En japonais, le titre signifie « la vraie loi trésor de l’œil ». Il flèche la direction plein est de la source d’inspiration du chorégraphe : le bouddhisme zen. A première vue, la voie du zen taillée au sabre par Josef Nadj, d’abord habillé en samouraï sans visage, n’a rien de paisible comme on pouvait éventuellement s’y attendre. Avancée chahutée, corps cassés, accidents de parcours, pluie de mikados et de pommes de pin, c’est à l’arrachée que nos quatre comparses attaquent le plateau.

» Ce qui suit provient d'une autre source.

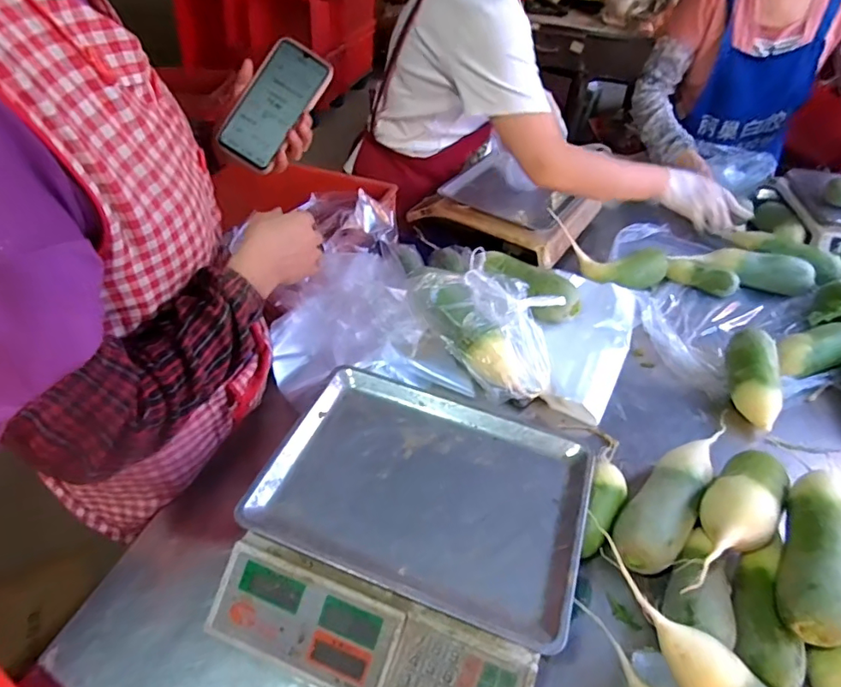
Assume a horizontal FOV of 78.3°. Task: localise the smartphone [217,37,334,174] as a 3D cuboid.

Pendant que les musiciens font mugir leurs instruments – merveilleux corps-à-corps sonnant et percutant de Léandre avec sa contrebasse -, les danseurs se cabrent, transpercés par les sons. L’expérience musicale tendue donne lieu à une traque sans relâche des sensations du corps.

Le résultat de ce qui ressemble à une succession de seuils initiatiques atteint une forme d’illumination, proche peut-être de celle recherchée par les adeptes du zen. Lorsque Nadj et Loyer, figures jumelles toutes deux en costume noir, finissent exsangues sur deux chaises brinquebalantes, on mesure la traversée accomplie. Depuis leur première apparition, déguisés en figures archétypales (le samouraï pour l’un et l’onnagata, personnage féminin jouée par un travesti dans le théâtre traditionnel japonais, pour l’autre), jusqu’au tableau ultime figé dans des poses de couple, ils se sont vidés, ne laissant derrière eux que des enveloppes. On pourrait presque imaginer accrocher leurs peaux à un porte-manteau tant ils semblent partis ailleurs.

Les yeux fermés, presque révulsés, Nadj, qui débuta en 1987, dans ce même Théâtre de la Bastille, avec Canard pékinois, fait grimper le curseur du spectaculaire à son maximum. Sho-Bo-Gen-Zo fait d’ailleurs penser à l’un de ses spectacles-phares intitulé Sept peaux de rhinocéros (1988). Nadj y évoquait le souvenir de la danse macabre de son grand-père en train de faire ses adieux au monde, quelques semaines avant sa mort.

Plus que jamais, celui qui relit sa mémoire et celle de sa famille à travers chacune de ses pièces, indique le but précis de son activité : faire du plateau, espace magique de mutation, une expérience hors des limites et de l’ordinaire. Avec Sho-Bo-Gen-Zo, pièce de petit format, dont il a conçu la scénographie, le directeur du Centre chorégraphique d’Orléans, plasticien par ailleurs, charge encore la danse d’une mission existentielle : entre mise à l’épreuve et jouissance, donner sens à sa vie en la sublimant. Quelques minutes de pure présence par jour, déjà ça de pris…

Sho-Bo-Gen-Zo, de Josef Nadj. Théâtre de la Bastille, 76, rue de la Roquette, Paris 11e. Mo Bastille. Jusqu’au 27 janvier. Tous les jours à 21 heures ; le dimanche, à 17 heures. Relâche le 25 janvier. De 13 € à 22 €. Puis au Théâtre d’Orléans, les 17 et 18 mars, à 20 h 30. Sur le Web : Theatredorleans.fr. Tél. : 01-43-57-42-14.